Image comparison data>
+ + + +
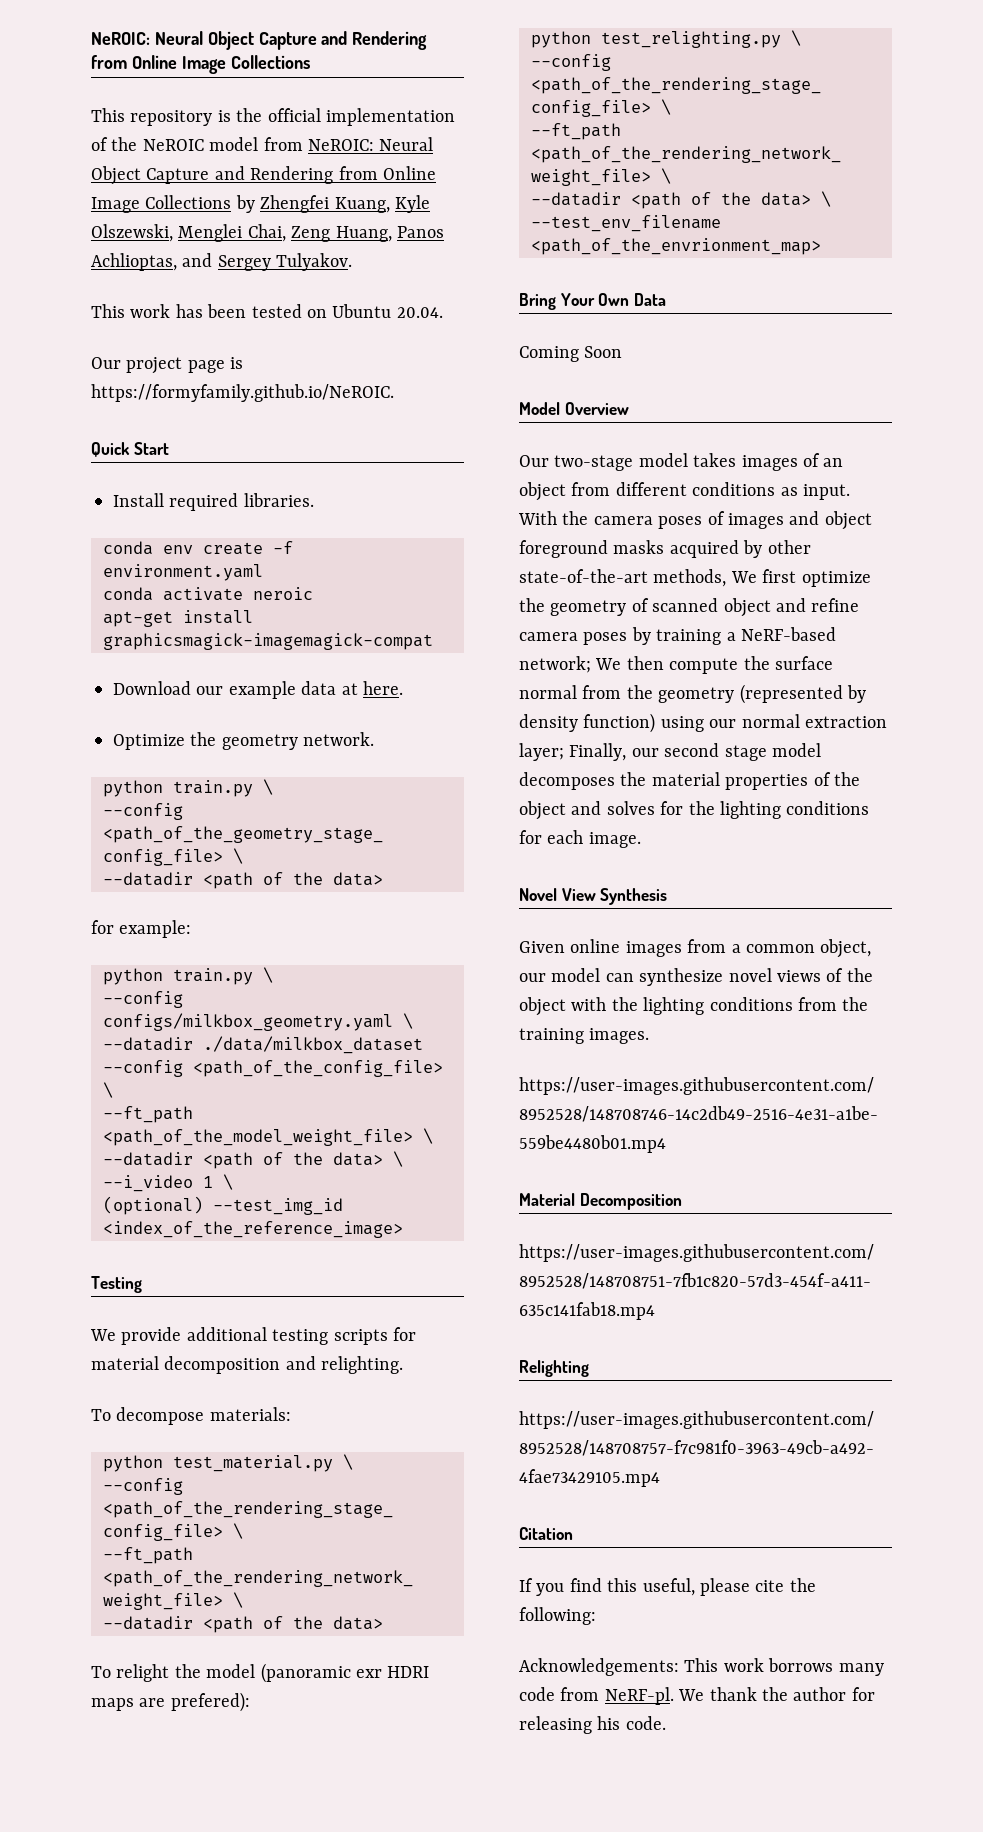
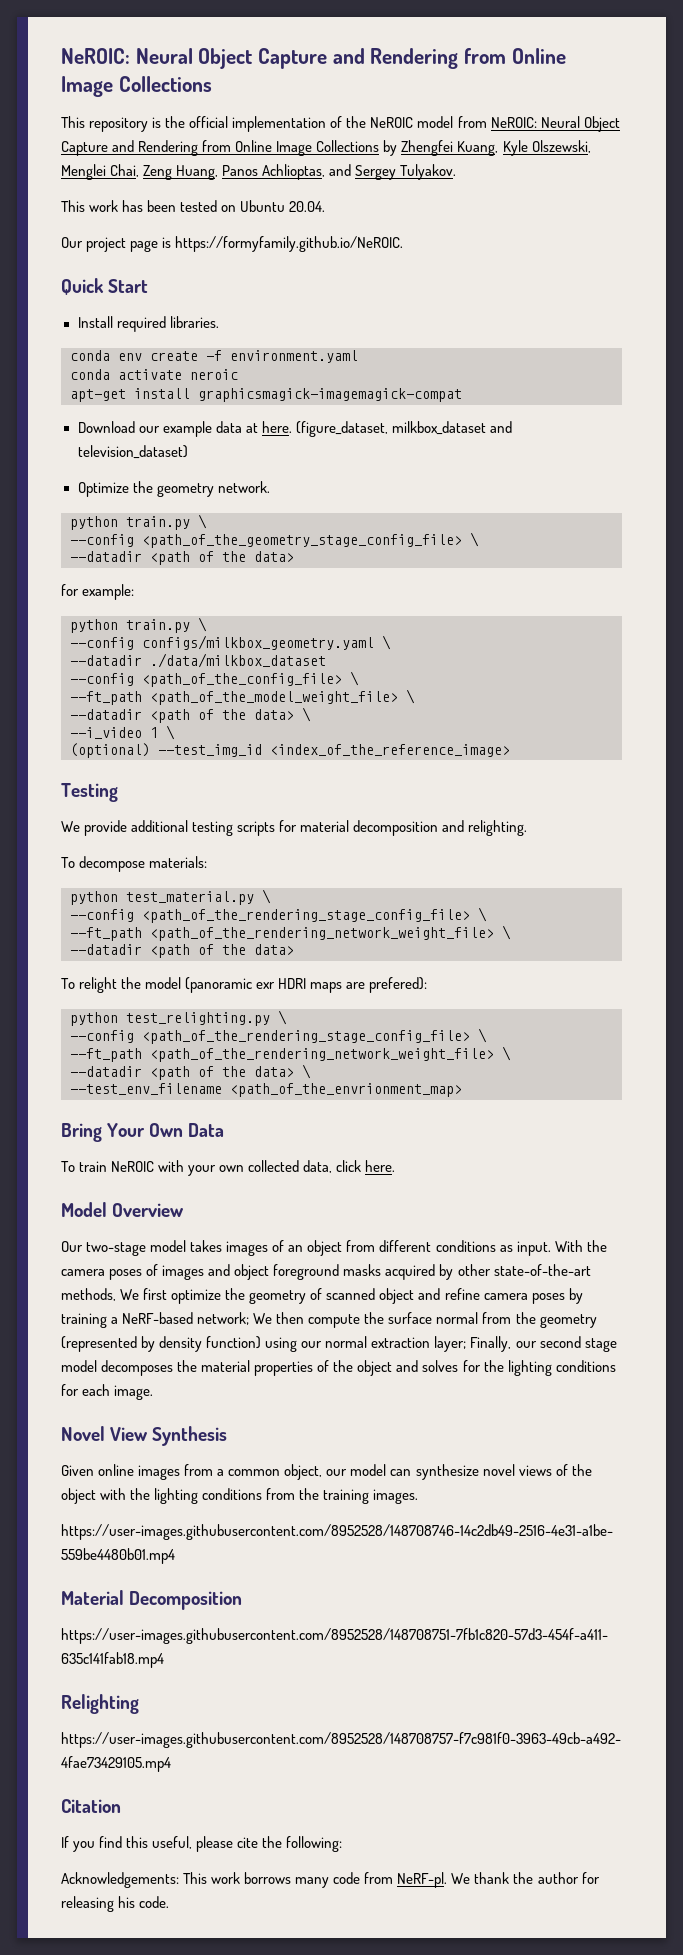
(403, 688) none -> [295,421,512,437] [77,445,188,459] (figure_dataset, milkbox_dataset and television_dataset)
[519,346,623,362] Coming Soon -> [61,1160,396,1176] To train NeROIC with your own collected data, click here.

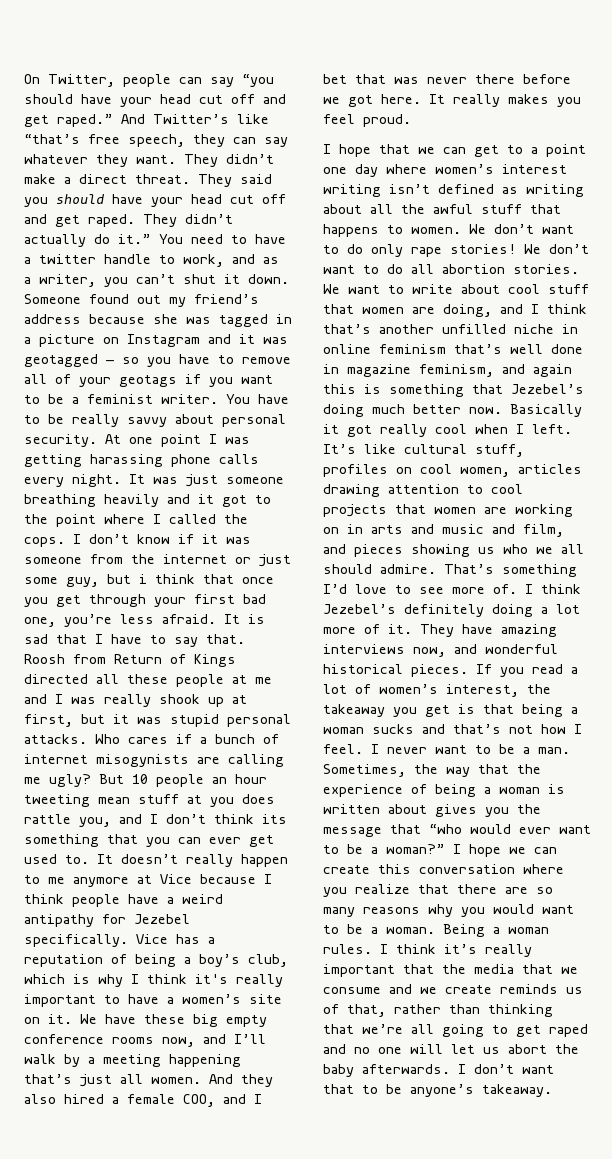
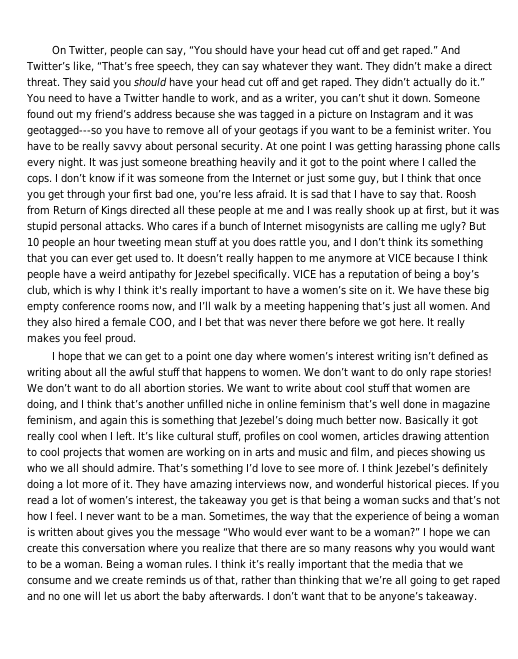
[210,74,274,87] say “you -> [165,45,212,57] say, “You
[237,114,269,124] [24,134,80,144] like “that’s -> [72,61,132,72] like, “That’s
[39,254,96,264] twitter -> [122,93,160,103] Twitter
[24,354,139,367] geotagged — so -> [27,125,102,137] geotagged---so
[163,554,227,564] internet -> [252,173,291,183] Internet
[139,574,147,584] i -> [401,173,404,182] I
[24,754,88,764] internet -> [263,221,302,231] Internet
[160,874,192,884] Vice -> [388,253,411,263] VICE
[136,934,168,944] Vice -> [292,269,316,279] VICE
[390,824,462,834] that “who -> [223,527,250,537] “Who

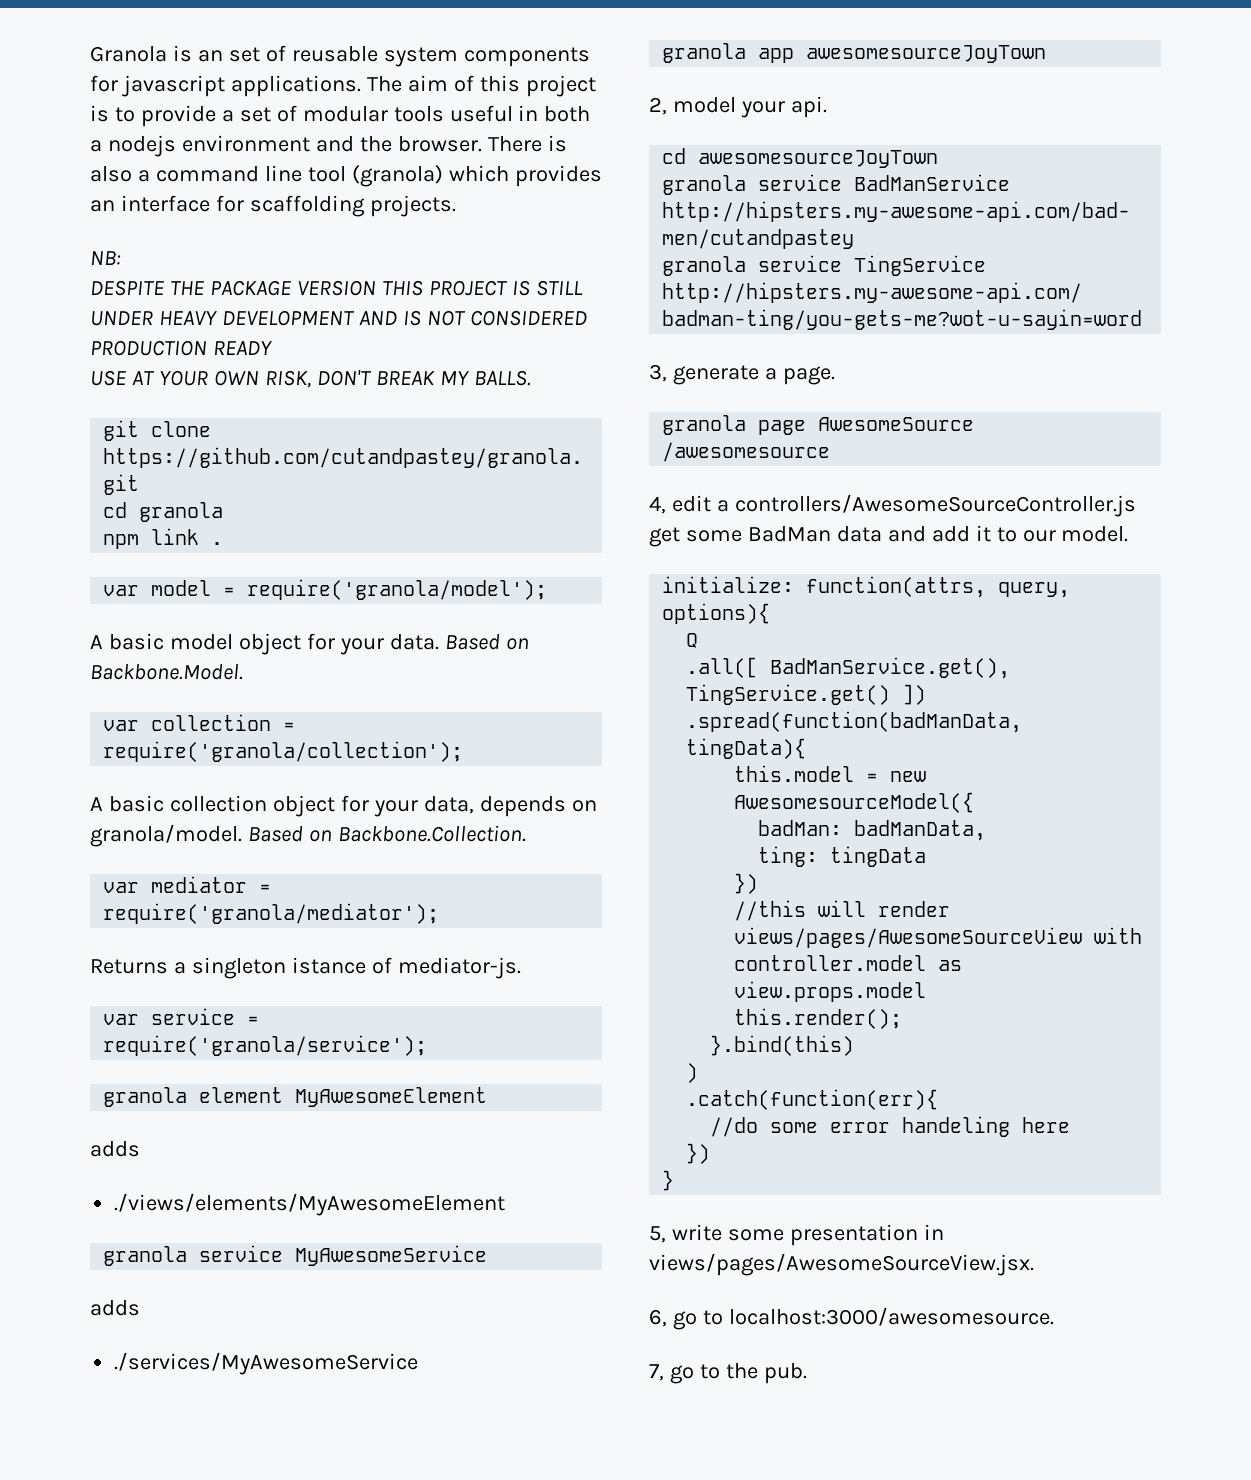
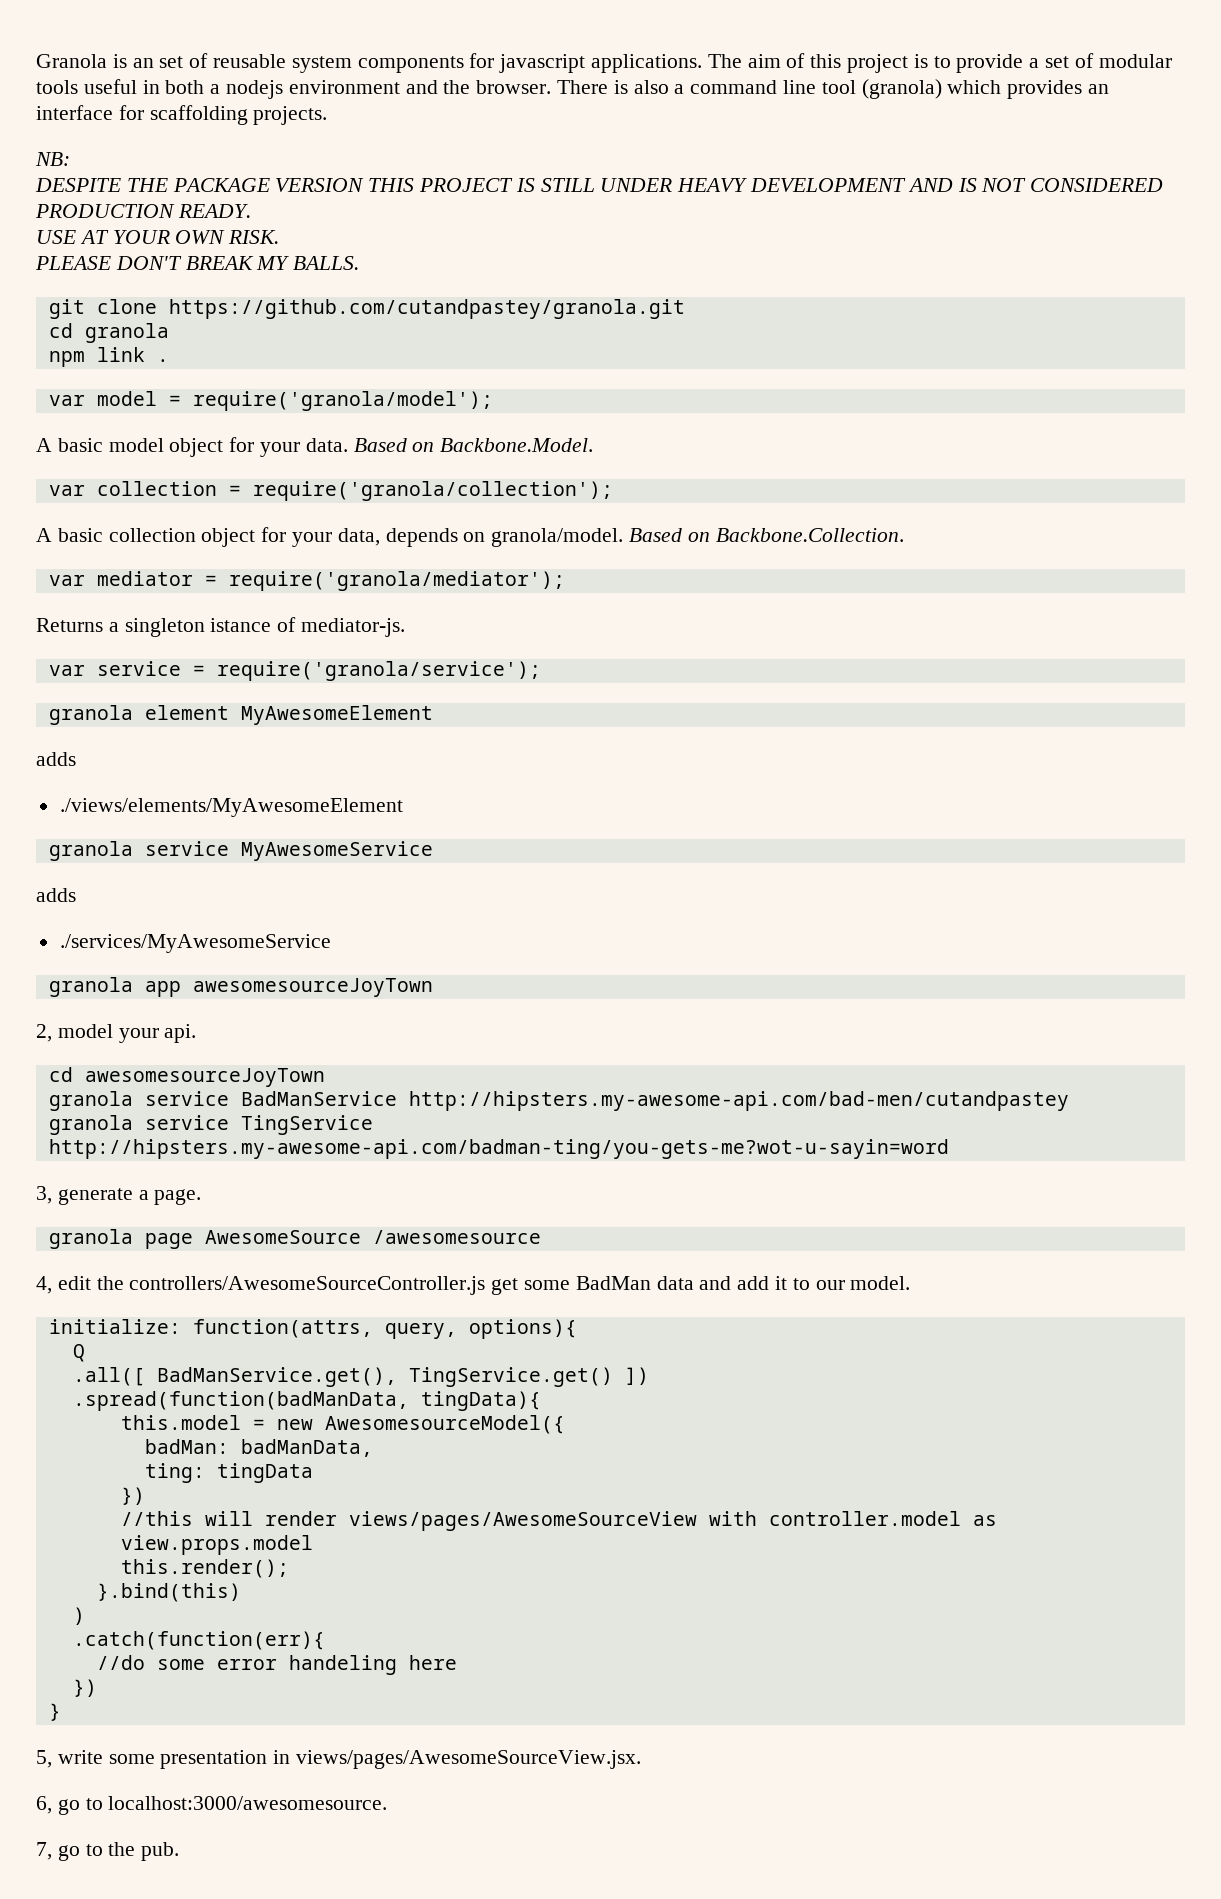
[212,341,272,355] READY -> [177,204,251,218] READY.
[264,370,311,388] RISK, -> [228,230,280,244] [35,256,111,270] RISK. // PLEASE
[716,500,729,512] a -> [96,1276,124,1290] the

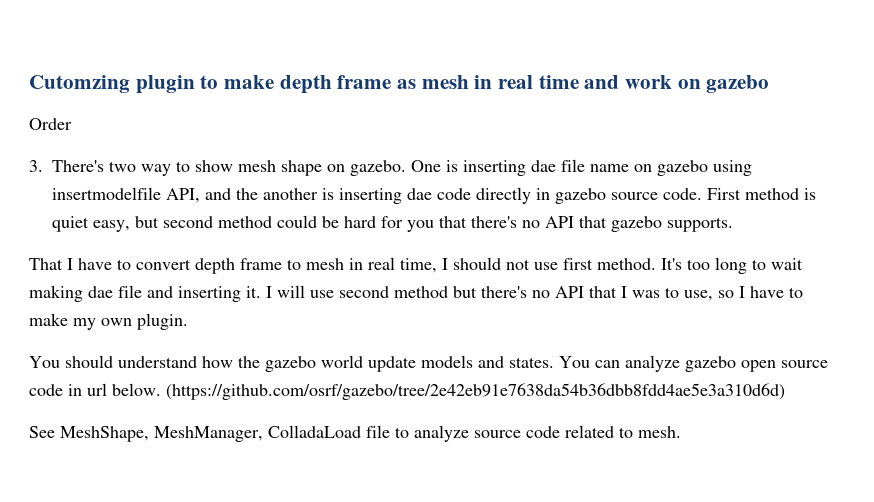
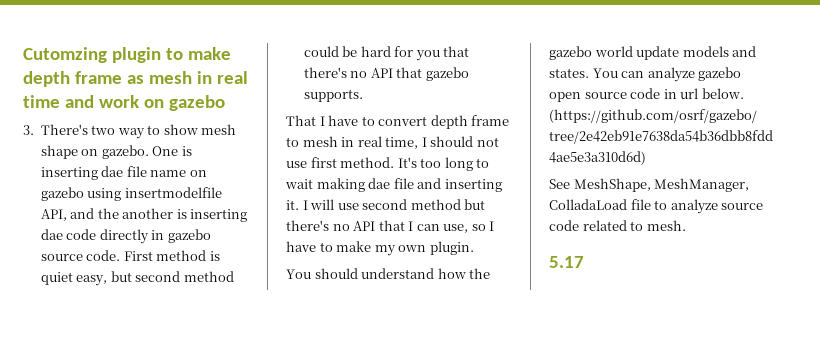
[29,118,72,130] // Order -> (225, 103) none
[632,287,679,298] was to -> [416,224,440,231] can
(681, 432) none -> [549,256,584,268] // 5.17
+ + + +
In your copy, every entry above must match word for word, and no picture may appear.

ANSWER TO THIS EXERCISE>
(403, 688) none -> [295,421,512,437] [77,445,188,459] (figure_dataset, milkbox_dataset and television_dataset)
[519,346,623,362] Coming Soon -> [61,1160,396,1176] To train NeROIC with your own collected data, click here.

[210,74,274,87] say “you -> [165,45,212,57] say, “You
[237,114,269,124] [24,134,80,144] like “that’s -> [72,61,132,72] like, “That’s
[39,254,96,264] twitter -> [122,93,160,103] Twitter
[24,354,139,367] geotagged — so -> [27,125,102,137] geotagged---so
[163,554,227,564] internet -> [252,173,291,183] Internet
[139,574,147,584] i -> [401,173,404,182] I
[24,754,88,764] internet -> [263,221,302,231] Internet
[160,874,192,884] Vice -> [388,253,411,263] VICE
[136,934,168,944] Vice -> [292,269,316,279] VICE
[390,824,462,834] that “who -> [223,527,250,537] “Who

[212,341,272,355] READY -> [177,204,251,218] READY.
[264,370,311,388] RISK, -> [228,230,280,244] [35,256,111,270] RISK. // PLEASE
[716,500,729,512] a -> [96,1276,124,1290] the

[29,118,72,130] // Order -> (225, 103) none
[632,287,679,298] was to -> [416,224,440,231] can
(681, 432) none -> [549,256,584,268] // 5.17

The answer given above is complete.